Now ministers are being urged to go further and use the forthcoming Education White Paper to lift an ‘absurd’ ban on new high schools.
Nadhim Zahawi, the education secretary, received a series of suggestions from backbench MPs on ways to expand the existing supply of high schools in England.
These include allowing high schools to retain their selective status when joining multi-academy trusts and removing the requirement for independent schools to become comprehensive if they become an academy.
MPs are also pushing for the education secretary to authorize the creation of new selective schools in existing high school areas and authorize a pilot project for new grammars in non-school areas, which they say would receive support in the red wall seats.
“A lot of enthusiasm for high schools”
“There is a lot of enthusiasm on the backbenches for selection under a massive education system,” a Tory MP told The Telegraph. “Many colleagues see education as a top priority. They see it as related to the upgrade program.
“What bothers me is that there are places in the country that have grammars and places that don’t. You have different types of upbringing that put you on different life paths.
Mr Zahawi is said to privately support grammar schools and has three in his own constituency of Stratford-on-Avon. In 2016, he wrote an article for the Conservative Home website praising the “exceptional” education grammars provide, the opportunities they provide for “children from all walks of life” and expressed his support for their expansion.

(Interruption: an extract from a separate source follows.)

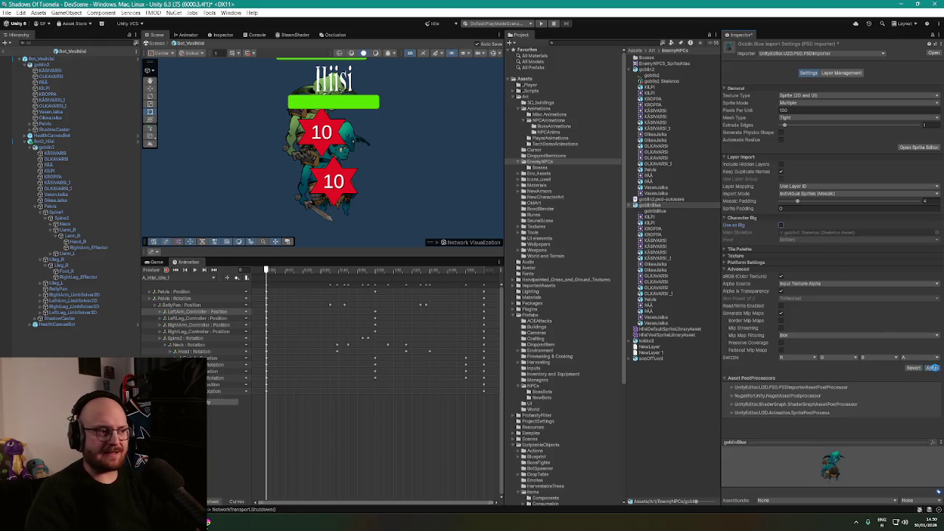
click(934, 367)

However, government sources insist that there are currently no plans to lift existing restrictions on the establishment of new high schools.

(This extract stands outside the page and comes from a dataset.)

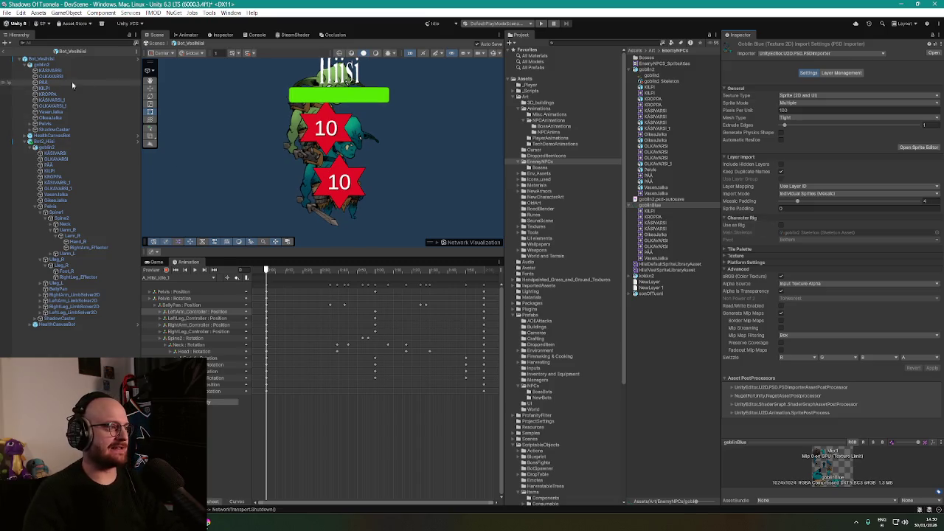
click(49, 142)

“The repeal of the ban on high schools is long overdue”
The white paper, due out on Monday, will mention ways in which the government wants to support and protect existing high schools, The Telegraph said.

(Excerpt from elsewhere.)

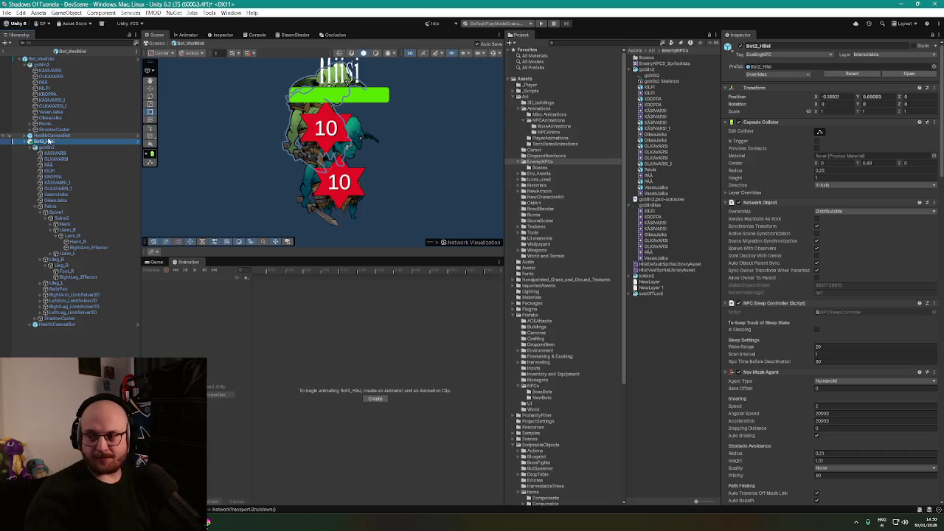
Delete Bot2_Hiisi and inspect goblin2's KÄSIVARSI, KILPI and OLKAVARSI_1 parts
click(49, 144)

Sir Graham Brady, the chairman of the 1922 committee, said it was “complete nonsense” that it was illegal to establish new grammar schools.
“It was in the 2017 Conservative Party manifesto that we would lift the legal ban on selective schools and it is high time we did,” he said.
“Regions such as Trafford or Buckinghamshire, which currently have selective education, are among the best performing regions in terms of the schooling gap between the most well-off and disadvantaged children.
“If this were the case throughout the country, then social mobility would be greater and more children from poor backgrounds would go to the best universities. Enabling people to have the same opportunity today would be an important part of the government’s upgrading program.
Additional Funding for Red Wall Areas
In January, the Department of Education announced that Red Wall areas would receive additional funding to establish selective sixth form colleges.
Officials hope to replicate the success of schools in the capital – such as the London Academy of Excellence in Stratford, dubbed ‘the Eton of the East End’ – which are very successful in sending students from poor households to Oxbridge and other other Russell Group universities. .
These include several areas of northern England as well as the Midlands, seats which the Conservatives won from Labor in the 2019 election.
The white paper will also detail Mr Zahawi’s ambition to raise numeracy and literacy standards in schools, and is expected to outline Number 10’s desire for more schools to join multi-academy trusts.
A Department for Education spokesperson said: ‘High schools are a valuable part of the school system. But there are no plans to authorize the opening of new high schools.